PE1950 fan speed

Tom Rockwell rockwell at pa.msu.edu
Tue Feb 5 11:23:26 CST 2008


Per discussions on this list and my own experience with pe1950s, the fan 
speed is controlled by the system firmware and there is no way for the 
user to modify the control parameters.  Intel and Dell specified and 
engineered the CPU and system cooling, I don't see any reason to think 
that the cooling is not sufficient.  On the contrary, it is easy for me 
to believe that a steady CPU temp (even if "high") is better for CPU 
longevity than a CPU temp that cycles up and down a lot with load.   It 
seems that these systems try to keep the exit air temp (and hence CPU 
die temp) fairly constant.

On racks full of 1950s, we use the APC exhaust fan doors.  These capture 
the hot air and send it directly into the air return plenum.  They also 
pull a little bit more air through the rack (especially the gaps around 
nodes).  We have pe1950s with the x5355 CPUs and 16GB ram --- this is a 
pretty high power combo.  They run 100% CPU load 24/7 and the fans never 
go above the base speed.  This seems fine to me.  The only issue that I 
worry about with these is making sure that hot exhaust air isn't 
ingested by other computers in the room...  Increasing system fan speed 
is probably going to increase power consumption and I doubt reliability 
will be increased at all (note that I expect to replace these systems in 
3-4 years because of speed improvements...).

If the environment the systems is used in isn't ideal (to hot) or there 
are fan failures, the fan speed will increase to compensate.

Cheers,
Tom

Vernon A. Fort wrote:
> michalwd1979 wrote:
>   
>> Hi Vernon,
>> I am not 100% sure but I think that fan speed is set by BMC and you can not do anything about it. Simple test if fan speed control is working is to pull out one fan when server is running. For me (PE2850 running gentoo) this speeds-up other fans. When I putted it  back fans gradually slow down to normal speed. Can you check temperature of the CPUs using lm_sensors or openmanage or anything? In 2850 dell sets CPU warning temp to 120 deg, and maybe it assumes that running hot is normal for the system. 
>> Anyway when I made a crash-test (a few compilations and a few cat /dev/urandom >/dev/null) some time ago I got about 62deg max on CPUs but I think this is because of completely changed cooling system.
>>
>> Regards,
>> Michael
>>
>>
>> Dnia 5 lutego 2008 3:46 "Vernon A. Fort" <vfort at provident-solutions.com> napisał(a):
>>
>>   
>>     
>>> I have a PE1950 running gentoo.  During a cpu stress test, we expected 
>>> the fan speed to go up but it did not.  We had the cpuload around 25.0 
>>> and when i put my hand at the back of the server, it was very hot to the 
>>> touch.  I have looked at the lm_sensors and the openipmi but i did not 
>>> find anything related to controlling the fanspeed, i.e. making it go 
>>> faster when under heavy load.
__________________________________________________
To do —
1. Reproduce part of the PE1950 fan speed thread word for word, starting at "On racks full" and ending at "increase to compensate.".
2. According to the PE1950 fan speed thread, what CPUs and how much RAM do Tom's pe1950s have?
The data after this point plays no part in the work.

Information supplied —
__________________________________________________
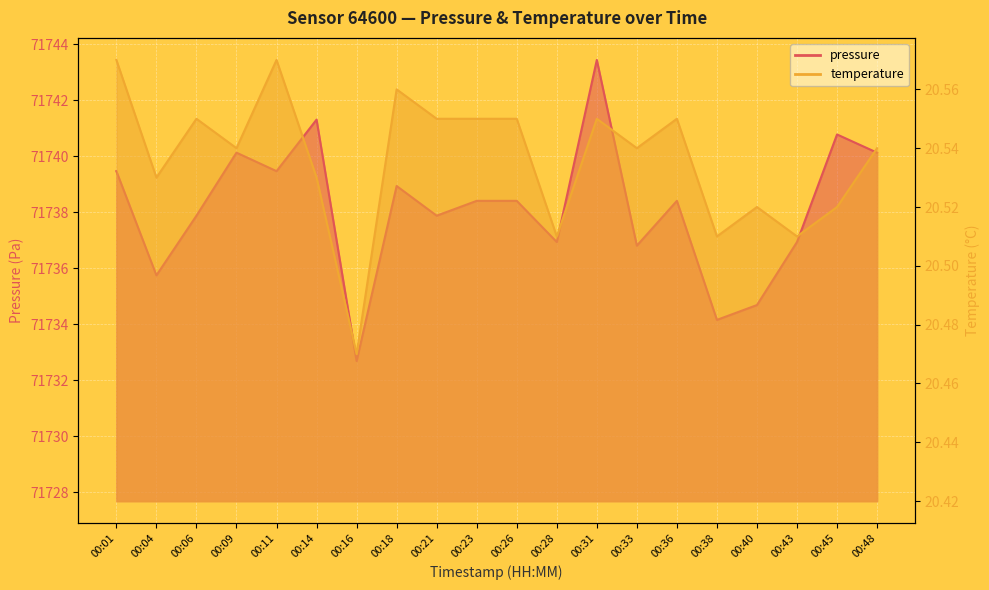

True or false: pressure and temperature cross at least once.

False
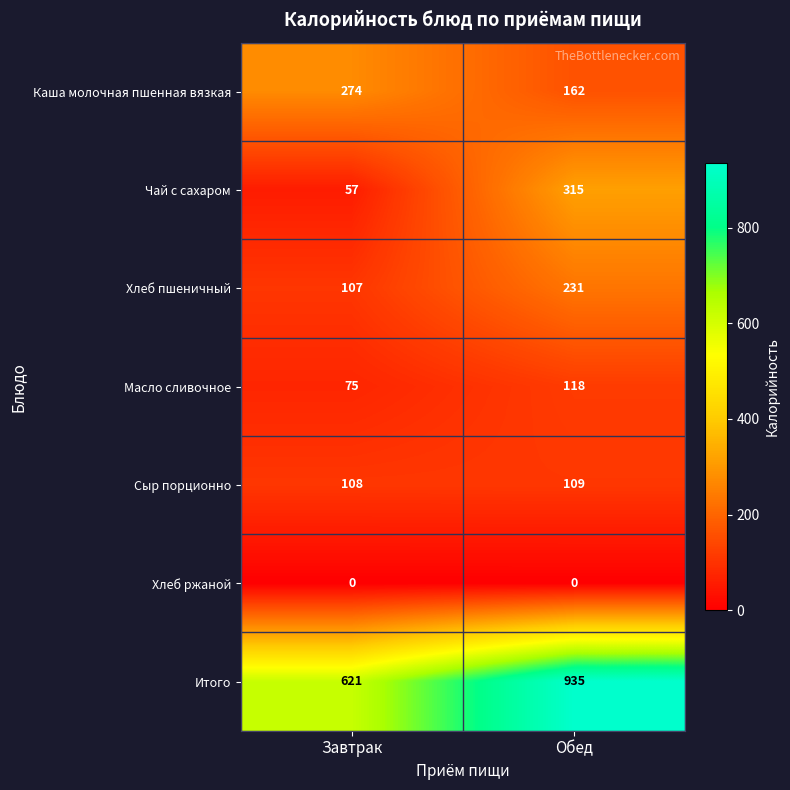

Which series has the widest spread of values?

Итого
__________________________________________________
Results for the exercise —
1.
On racks full of 1950s, we use the APC exhaust fan doors.  These capture 
the hot air and send it directly into the air return plenum.  They also 
pull a little bit more air through the rack (especially the gaps around 
nodes).  We have pe1950s with the x5355 CPUs and 16GB ram --- this is a 
pretty high power combo.  They run 100% CPU load 24/7 and the fans never 
go above the base speed.  This seems fine to me.  The only issue that I 
worry about with these is making sure that hot exhaust air isn't 
ingested by other computers in the room...  Increasing system fan speed 
is probably going to increase power consumption and I doubt reliability 
will be increased at all (note that I expect to replace these systems in 
3-4 years because of speed improvements...).

If the environment the systems is used in isn't ideal (to hot) or there 
are fan failures, the fan speed will increase to compensate.

2. They have x5355 CPUs and 16GB of RAM.